Blue Cross-Blue Shield, a nonprofit business owned by its policyholders, is Kansas’ largest health insurer. About 660,000 Kansans are covered by individual or group Blue Cross policies.

Anthem, with 11.1 million policyholders, has become the nation’s fifth-largest publicly traded health insurance company. It has grown by acquiring Blue Cross-Blue Shield plans in several states — all with relatively prompt approval by regulators.

But Anthem had a Blue Cross acquisition thwarted for the first time when Sebelius, then Kansas’ insurance commissioner, issued an order blocking its purchase of Kansas Blue Cross-Blue Shield last February.

Sebelius — who was elected governor last November — concluded that Kansans’ health premiums would rise more steeply under Anthem than if Blue Cross remained on its own. She also said the transaction would deplete Blue Cross’ surplus funds.

A Shawnee County District judge overturned Sebelius’ order last June, and she appealed. Her order blocking the sale was featured in her campaign ads as she ran for governor.

Anthem and Blue Cross contend that even if their merger did raise premiums and lower the surplus funds, both would remain within lawful limits. They also say the transaction would give Blue Cross access to capital and new policyholders.

Wednesday’s arguments before the Supreme Court focused on the 1974 state law governing the insurance commissioner’s review of such transactions.

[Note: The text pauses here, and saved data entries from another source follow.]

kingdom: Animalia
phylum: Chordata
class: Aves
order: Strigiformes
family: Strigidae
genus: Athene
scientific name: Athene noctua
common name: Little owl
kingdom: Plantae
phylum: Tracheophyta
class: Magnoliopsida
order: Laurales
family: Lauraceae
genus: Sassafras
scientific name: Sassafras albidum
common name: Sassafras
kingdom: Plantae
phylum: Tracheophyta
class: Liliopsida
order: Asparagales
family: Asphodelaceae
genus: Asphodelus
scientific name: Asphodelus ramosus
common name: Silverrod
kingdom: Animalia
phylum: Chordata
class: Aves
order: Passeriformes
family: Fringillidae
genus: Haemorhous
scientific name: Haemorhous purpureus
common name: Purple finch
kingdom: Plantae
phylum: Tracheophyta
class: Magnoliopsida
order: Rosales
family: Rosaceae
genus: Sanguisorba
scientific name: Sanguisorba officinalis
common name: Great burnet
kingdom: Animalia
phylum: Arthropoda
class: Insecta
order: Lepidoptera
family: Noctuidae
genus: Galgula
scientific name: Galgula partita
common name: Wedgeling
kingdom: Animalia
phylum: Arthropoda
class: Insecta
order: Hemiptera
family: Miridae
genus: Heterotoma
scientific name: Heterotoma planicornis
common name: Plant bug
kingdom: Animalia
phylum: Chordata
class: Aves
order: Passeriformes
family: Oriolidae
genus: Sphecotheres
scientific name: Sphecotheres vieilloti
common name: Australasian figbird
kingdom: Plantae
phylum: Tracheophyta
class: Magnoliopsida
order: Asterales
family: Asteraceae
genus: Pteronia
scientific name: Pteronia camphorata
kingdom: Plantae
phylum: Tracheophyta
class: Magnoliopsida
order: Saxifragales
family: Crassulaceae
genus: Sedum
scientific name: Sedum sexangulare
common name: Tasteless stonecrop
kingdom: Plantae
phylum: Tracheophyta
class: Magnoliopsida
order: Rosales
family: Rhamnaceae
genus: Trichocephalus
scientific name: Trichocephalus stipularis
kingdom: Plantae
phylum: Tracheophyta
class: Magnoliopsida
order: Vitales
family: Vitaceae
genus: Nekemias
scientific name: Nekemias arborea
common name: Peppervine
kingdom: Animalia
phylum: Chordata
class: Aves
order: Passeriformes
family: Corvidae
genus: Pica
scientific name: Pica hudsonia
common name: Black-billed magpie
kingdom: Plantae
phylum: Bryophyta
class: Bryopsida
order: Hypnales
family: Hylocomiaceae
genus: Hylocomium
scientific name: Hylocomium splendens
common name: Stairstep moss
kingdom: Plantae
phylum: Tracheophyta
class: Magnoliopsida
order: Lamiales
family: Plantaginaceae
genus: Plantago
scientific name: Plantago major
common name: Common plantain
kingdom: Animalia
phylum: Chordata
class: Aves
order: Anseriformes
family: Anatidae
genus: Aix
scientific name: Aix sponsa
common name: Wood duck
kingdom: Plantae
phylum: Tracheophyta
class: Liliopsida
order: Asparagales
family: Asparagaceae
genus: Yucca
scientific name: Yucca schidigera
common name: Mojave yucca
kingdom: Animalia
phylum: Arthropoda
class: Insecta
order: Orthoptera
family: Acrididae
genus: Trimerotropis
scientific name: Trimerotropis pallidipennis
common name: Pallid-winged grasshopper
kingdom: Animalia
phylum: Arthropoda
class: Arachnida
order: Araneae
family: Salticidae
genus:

Fowler and Chicago attorney Gary McCallister, representing Blue Cross, said legislators wanted to smooth the way for deals like the one at issue.

They questioned whether the law allowed Sebelius even to consider premiums and surplus funds, since the insurance commissioner could handle those issues after the sale.

Justice Donald Allegrucci — whose wife, Joyce, managed Sebelius’ gubernatorial campaign and now is her appointments secretary — suggested the companies were arguing for a “rubber stamp procedure.”

“Don’t we have the right to expect affordable premiums?” he asked.

McCallister replied that the insurance commissioner “must, as a matter of law, follow these rules.”